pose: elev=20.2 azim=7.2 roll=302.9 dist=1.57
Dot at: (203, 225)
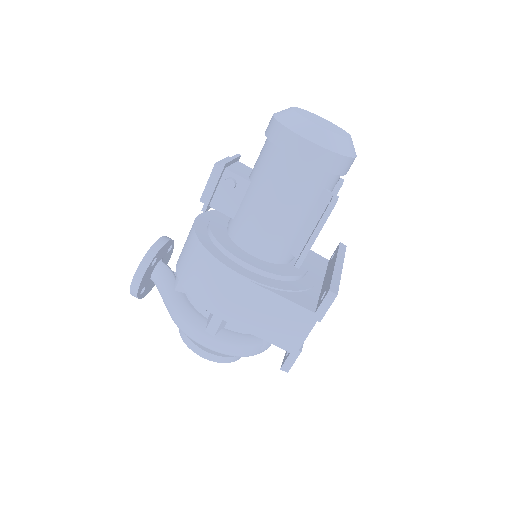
---
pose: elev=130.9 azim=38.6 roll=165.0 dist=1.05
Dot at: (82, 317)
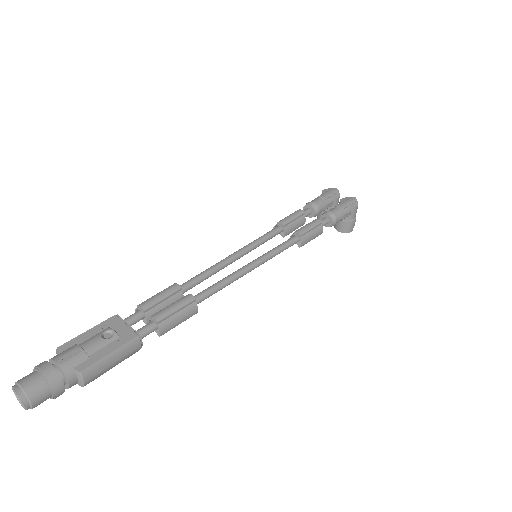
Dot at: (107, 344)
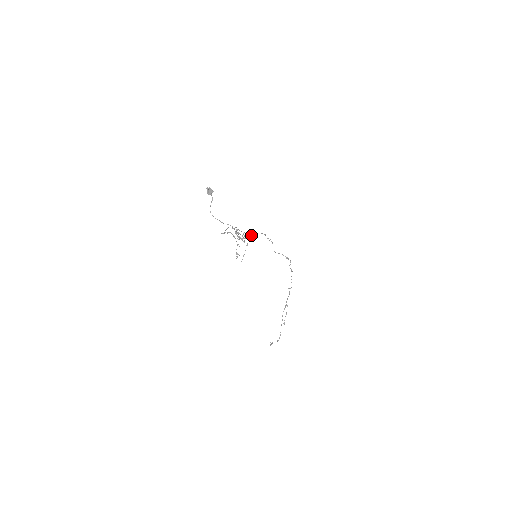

(TASK GOAL) Rewrite the lines of the records beginning with the line containing "pose: elev=20.2 azim=7.2 roll=302.9 dist=1.57" and continuing through the line containing "Dot at: (203, 225)", substituting "Marker" for "Dot" and leaving everything else unchanged. Provide only those lines.

(TASK RESULT)
pose: elev=20.2 azim=7.2 roll=302.9 dist=1.57
Marker at: (203, 225)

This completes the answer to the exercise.